Tasting notes​

Technical sheet

COLOUR: High intensity cherry red, bright and young with blue tones.

NOSE: Its intensity is perceivable without even swirling the glass. The bouquet reveals red cherry, berries, red currant and blackcurrant with a tart and fresh base. When swirling the glass, hints of finely roasted coffee beans as well as pink pepper arise.

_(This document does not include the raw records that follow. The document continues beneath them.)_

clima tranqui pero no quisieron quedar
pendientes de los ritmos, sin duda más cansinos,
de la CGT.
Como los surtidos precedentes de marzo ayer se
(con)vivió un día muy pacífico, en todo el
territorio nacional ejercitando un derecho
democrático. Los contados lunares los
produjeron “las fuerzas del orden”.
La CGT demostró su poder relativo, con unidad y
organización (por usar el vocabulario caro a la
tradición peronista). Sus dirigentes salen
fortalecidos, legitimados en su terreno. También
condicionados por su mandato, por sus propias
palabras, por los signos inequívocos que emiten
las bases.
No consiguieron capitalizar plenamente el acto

MOUTH: Intense first sensation of flavours and very fruity. Silky touch of red berries.
Balanced and well rounded wine on the palate, characterised by its freshness and good acidity. Tannins are present but in a very well integrated and friendly manner, granting the wine a good structure and elegance. Medium-high body.
Pleasant and long aftertaste with a slight hint of coffee and toffee.

Serving temperature:

Serving recommendations:
Cold meat, antipasti, all types of meat, stews and game meat dishes.

ORIGIN OF THE VINEYARDS: Rioja Alavesa: Laguardia, Elciego and Lapuebla. Rioja Alta: Cenicero and Fuenmayor. Vineyards located at 550 metres above sea level with clay, calcareous and very stony soil.

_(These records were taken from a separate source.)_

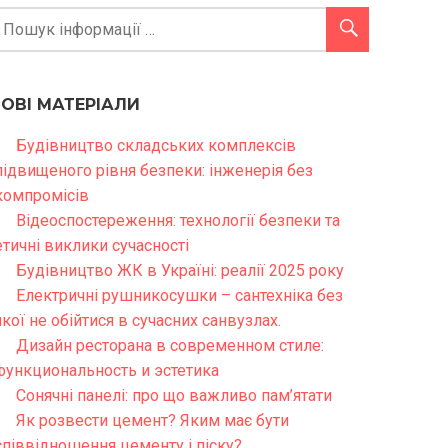
НОВІ МАТЕРІАЛИ
Будівництво складських комплексів
підвищеного рівня безпеки: інженерія без
компромісів
Відеоспостереження: технології безпеки та
етичні виклики сучасності
Будівництво ЖК в Україні: реалії 2025 року
Електричні рушникосушки – сантехніка без
якої не обійтися в сучасних санвузлах.
Дизайн ресторана в современном стиле:
функциональность и эстетика
Сонячні панелі: про що важливо пам’ятати
Як розвести цемент? Яким має бути
співвідношення цементу і піску?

GRAPES: 90% Tempranillo variety of 46 years of age. 5% Mazuelo variety of 35 years of age. 5% Graciano variety of 31 years of age.

GREEN PRUNING: Carried out both at the beginning of June and at the beginning of August. Vine shoots and leaves that prevent a correct ventilation of the grape are removed. Also, bunches that exceed production of 3.000kg/hectare are taken off the vine.

PRECIPITATION: 252,90 litres/m2 of rainfall, mainly in autumn.

BARRELING: The barreling takes place in 28,000 liter stainless steel tanks.

HARVEST: Grapes are harvested by hand. Only those that are healthy and well-ripened are selected. They are brought to the wine cellar in boxes of 20kg and selected on the selection belt for their reception.

FERMENTATION: With autochthonous yeasts at a temperature of 30ºC, the grape juice is pumped over the grape skin layer on a daily basis and the grape skin is broken.

PRESSING: Soft and slow pressing in a pneumatic press.

MALOLACTIC FERMENTATION: Malolactic fermentation is carried out after the alcoholic fermentation in stainless steel tanks, thus, when the wine is put inside the barrel, the malolactic fermentation has already taken place.

AGEING IN THE BARREL: The wine ages in French and American oak barrels for 18 months.

RESULT: A wine made with love, hard work, science and art for the delight of the most exquisite palates.


  • Bottles:
    • 75 cl. Bordeaux Prestige and personalised bottles.
  • Cases and gift boxes:
    • CARDBOARD: Case of 6 bottles. Case of 12 bottles. Gift box of 1 and 3 bottles.
    • WOODEN: Case of 6 bottles. Gift box of 1, 2 and 3 bottles.